- [BRIEF]: Your task is to return all of the entries below exactly, leaving out each picture.

+++ EXCERPTED DATA +++

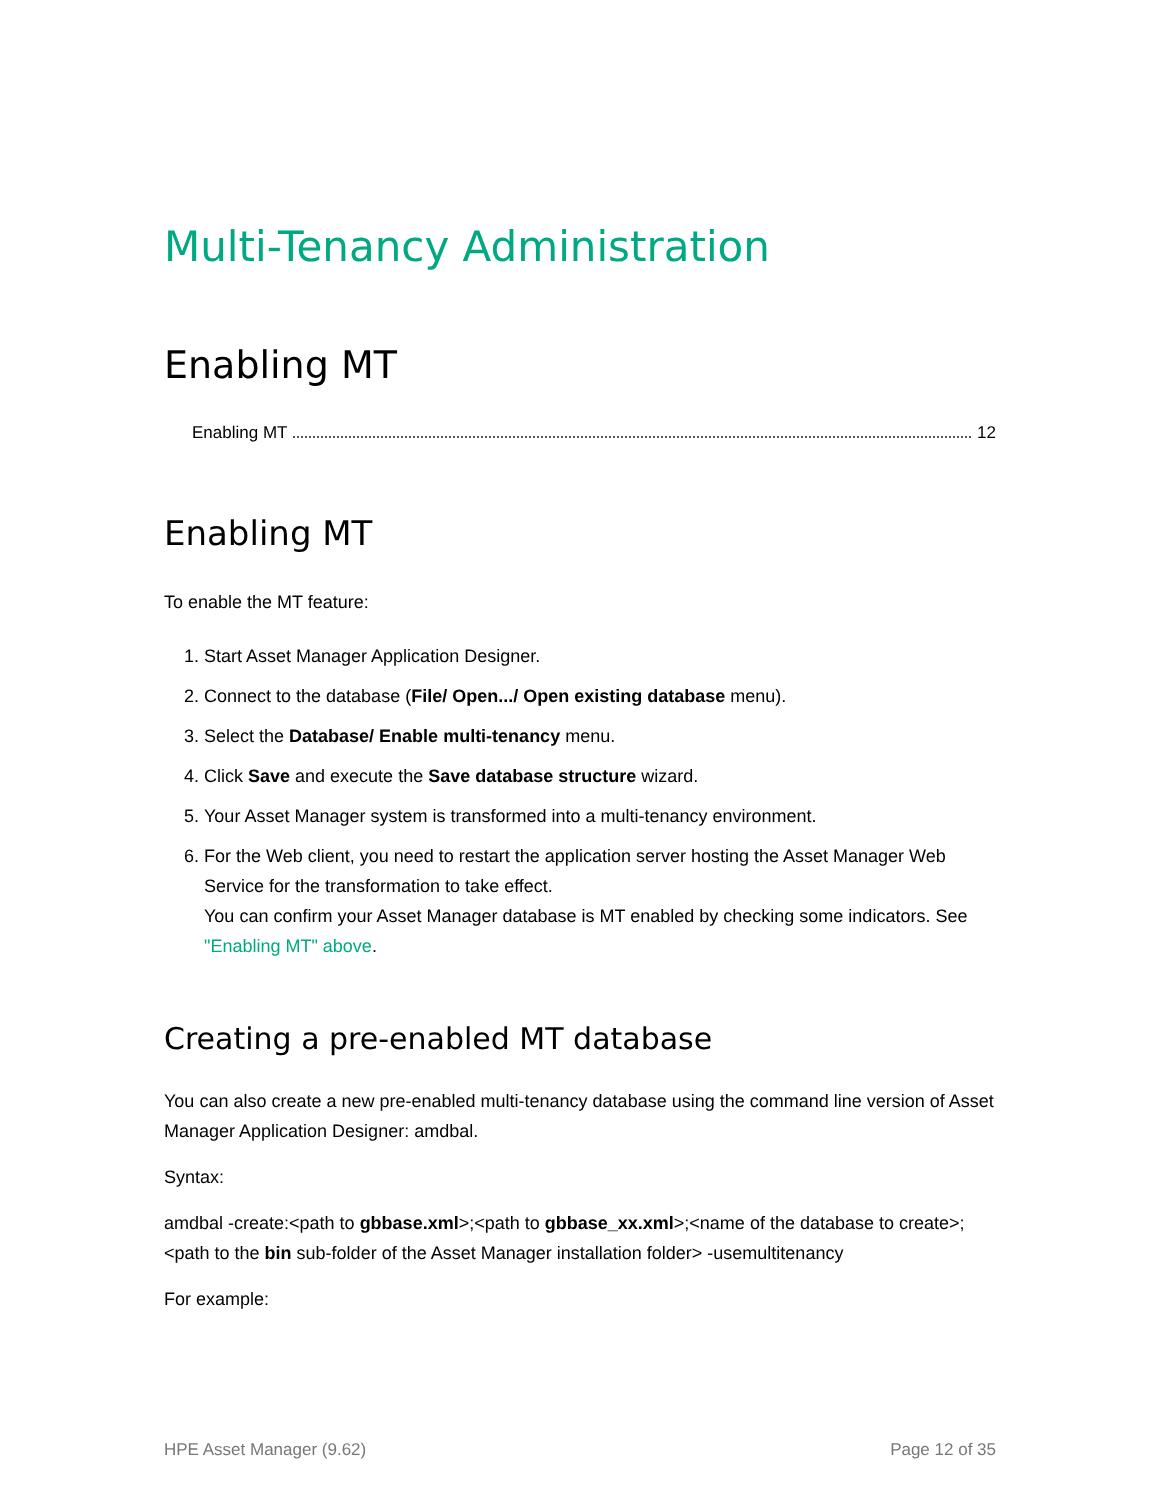Multi-Tenancy Administration
Enabling MT
Enabling MT 12
Enabling MT
To enable the MT feature:
1. Start Asset Manager Application Designer.
2. Connect to the database (File/ Open.../ Open existing database menu).
3. Select the Database/ Enable multi-tenancy menu.
4. Click Save and execute the Save database structure wizard.
5. Your Asset Manager system is transformed into a multi-tenancy environment.
6. For the Web client, you need to restart the application server hosting the Asset Manager Web Service for the transformation to take effect.
You can confirm your Asset Manager database is MT enabled by checking some indicators. See "Enabling MT" above.
Creating a pre-enabled MT database
You can also create a new pre-enabled multi-tenancy database using the command line version of Asset Manager Application Designer: amdbal.
Syntax:
amdbal -create:<path to gbbase.xml>;<path to gbbase_xx.xml>;<name of the database to create>;<path to the bin sub-folder of the Asset Manager installation folder> -usemultitenancy
For example:
HPE Asset Manager (9.62) Page 12 of 35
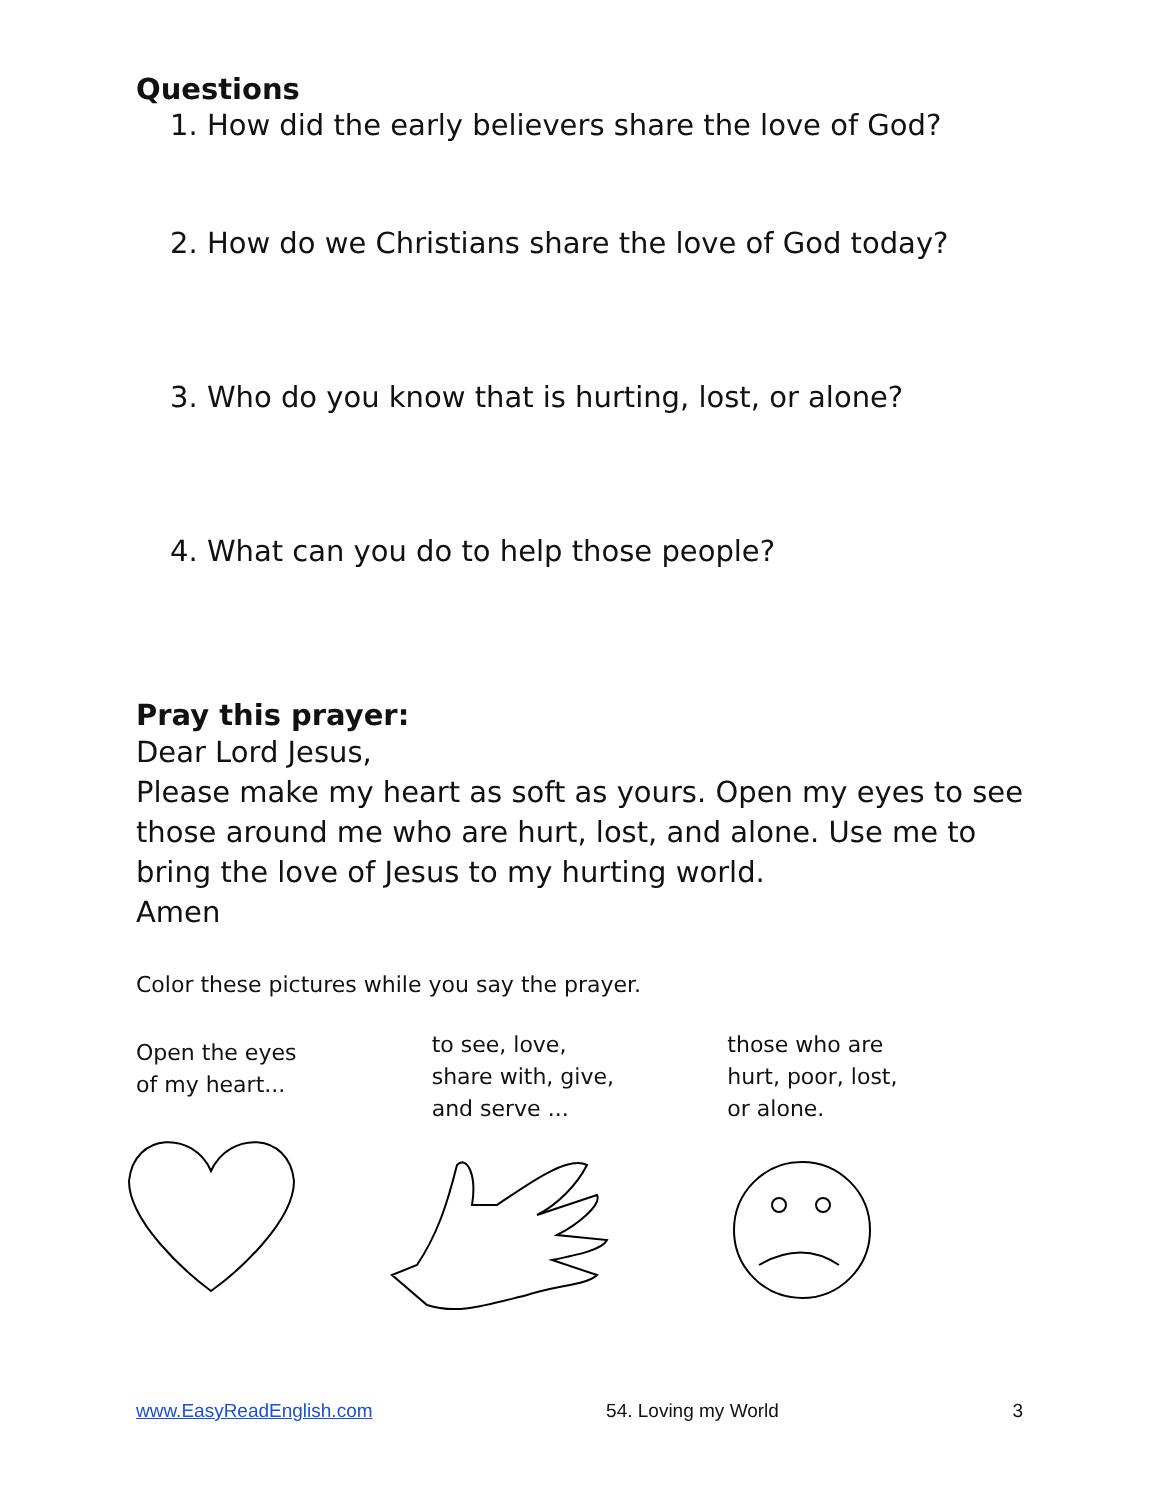Questions
1. How did the early believers share the love of God?
2. How do we Christians share the love of God today?
3. Who do you know that is hurting, lost, or alone?
4. What can you do to help those people?
Pray this prayer:
Dear Lord Jesus,
Please make my heart as soft as yours. Open my eyes to see those around me who are hurt, lost, and alone. Use me to bring the love of Jesus to my hurting world.
Amen
Color these pictures while you say the prayer.
Open the eyes
of my heart...
to see, love,
share with, give,
and serve ...
those who are
hurt, poor, lost,
or alone.
www.EasyReadEnglish.com 54. Loving my World 3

+++

- [ANSWER SPACE]:
Multi-Tenancy Administration
Enabling MT
Enabling MT 12
Enabling MT
To enable the MT feature:
1. Start Asset Manager Application Designer.
2. Connect to the database (File/ Open.../ Open existing database menu).
3. Select the Database/ Enable multi-tenancy menu.
4. Click Save and execute the Save database structure wizard.
5. Your Asset Manager system is transformed into a multi-tenancy environment.
6. For the Web client, you need to restart the application server hosting the Asset Manager Web Service for the transformation to take effect.
You can confirm your Asset Manager database is MT enabled by checking some indicators. See "Enabling MT" above.
Creating a pre-enabled MT database
You can also create a new pre-enabled multi-tenancy database using the command line version of Asset Manager Application Designer: amdbal.
Syntax:
amdbal -create:<path to gbbase.xml>;<path to gbbase_xx.xml>;<name of the database to create>;<path to the bin sub-folder of the Asset Manager installation folder> -usemultitenancy
For example:
HPE Asset Manager (9.62) Page 12 of 35
Questions
1. How did the early believers share the love of God?
2. How do we Christians share the love of God today?
3. Who do you know that is hurting, lost, or alone?
4. What can you do to help those people?
Pray this prayer:
Dear Lord Jesus,
Please make my heart as soft as yours. Open my eyes to see those around me who are hurt, lost, and alone. Use me to bring the love of Jesus to my hurting world.
Amen
Color these pictures while you say the prayer.
Open the eyes
of my heart...
to see, love,
share with, give,
and serve ...
those who are
hurt, poor, lost,
or alone.
www.EasyReadEnglish.com 54. Loving my World 3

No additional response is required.